▶ [PROBLEM REQUIREMENTS]
Please keep the images out and set down the data exactly as given.

▶ [STORED DATA]

*** Block opens ***

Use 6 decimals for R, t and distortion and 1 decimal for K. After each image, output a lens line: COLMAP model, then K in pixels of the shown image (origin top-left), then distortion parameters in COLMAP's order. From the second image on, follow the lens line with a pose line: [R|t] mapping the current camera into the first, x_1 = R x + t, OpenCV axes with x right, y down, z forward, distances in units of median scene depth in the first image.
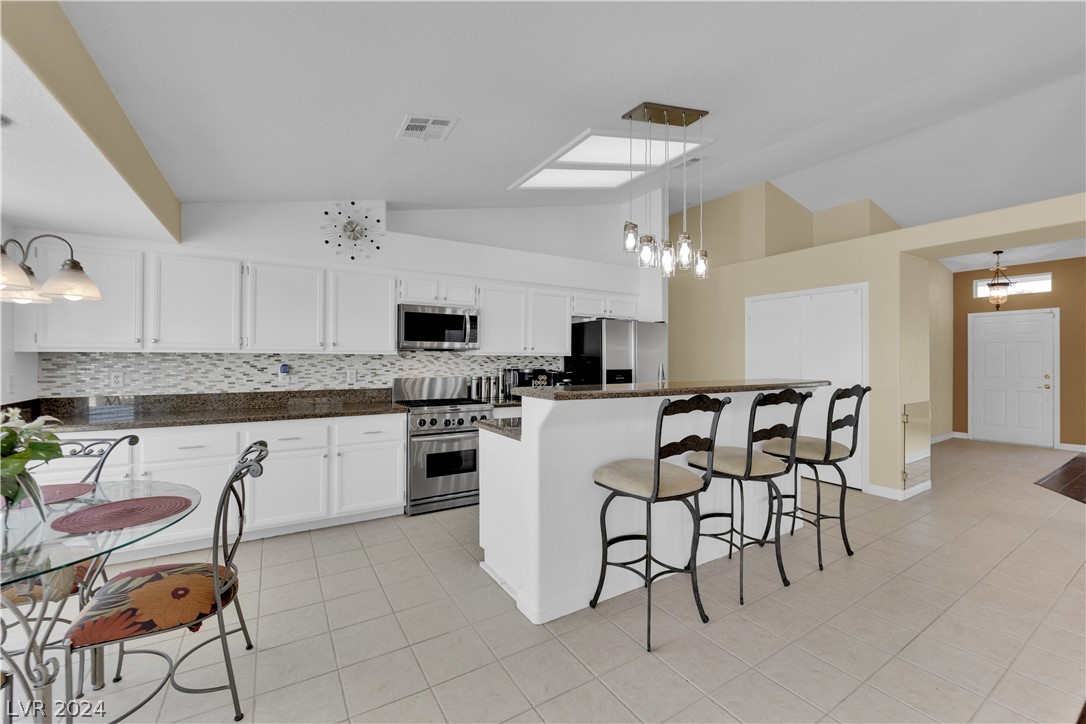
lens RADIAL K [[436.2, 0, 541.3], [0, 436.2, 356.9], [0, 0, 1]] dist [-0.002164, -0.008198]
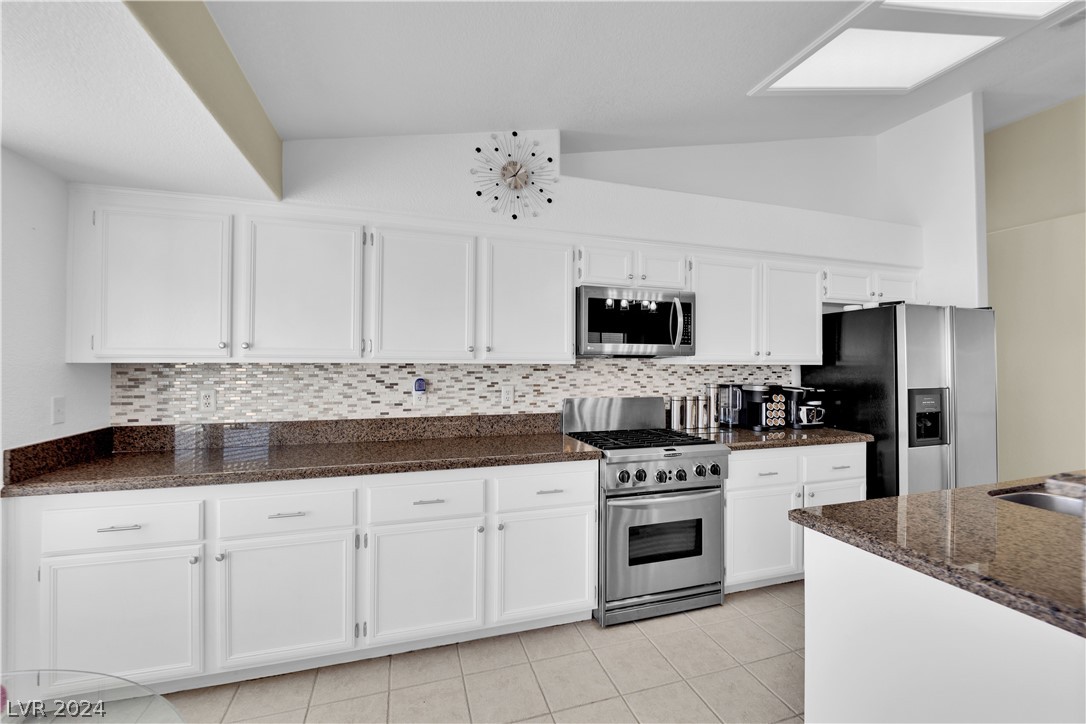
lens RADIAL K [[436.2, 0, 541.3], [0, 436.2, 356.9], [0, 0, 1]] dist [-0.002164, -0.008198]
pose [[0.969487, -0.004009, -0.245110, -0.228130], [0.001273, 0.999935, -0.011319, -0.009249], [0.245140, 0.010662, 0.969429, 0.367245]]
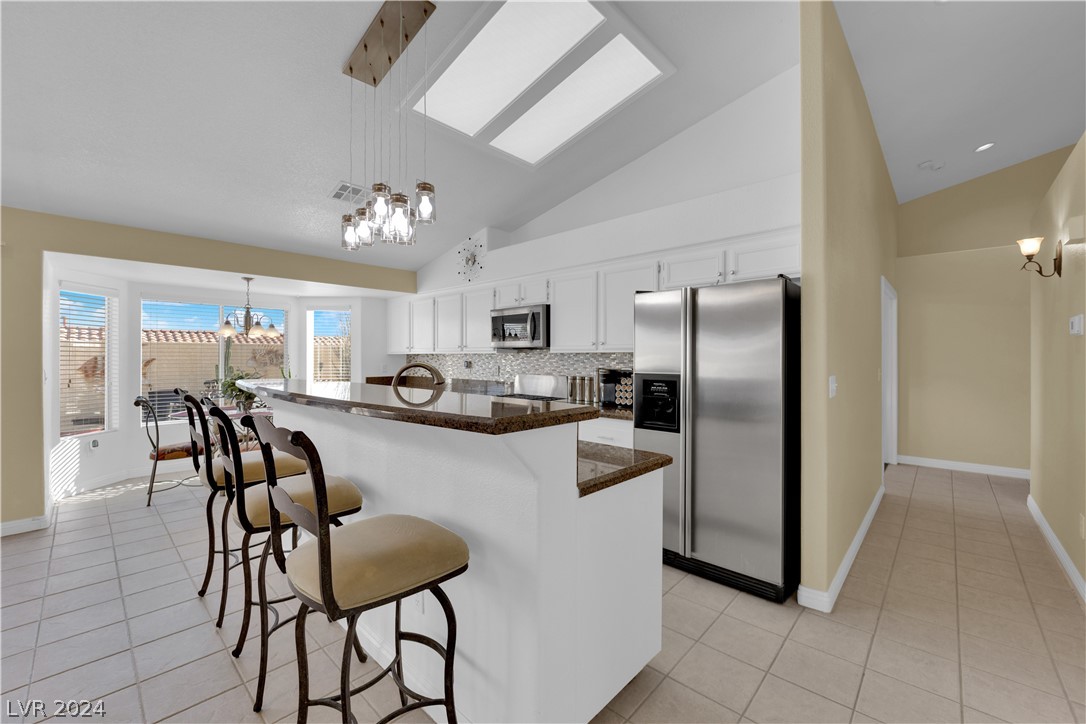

*** Block closes ***

▶ [YOUR RESPONSE]
Use 6 decimals for R, t and distortion and 1 decimal for K. After each image, output a lens line: COLMAP model, then K in pixels of the shown image (origin top-left), then distortion parameters in COLMAP's order. From the second image on, follow the lens line with a pose line: [R|t] mapping the current camera into the first, x_1 = R x + t, OpenCV axes with x right, y down, z forward, distances in units of median scene depth in the first image.
lens RADIAL K [[436.2, 0, 541.3], [0, 436.2, 356.9], [0, 0, 1]] dist [-0.002164, -0.008198]
lens RADIAL K [[436.2, 0, 541.3], [0, 436.2, 356.9], [0, 0, 1]] dist [-0.002164, -0.008198]
pose [[0.969487, -0.004009, -0.245110, -0.228130], [0.001273, 0.999935, -0.011319, -0.009249], [0.245140, 0.010662, 0.969429, 0.367245]]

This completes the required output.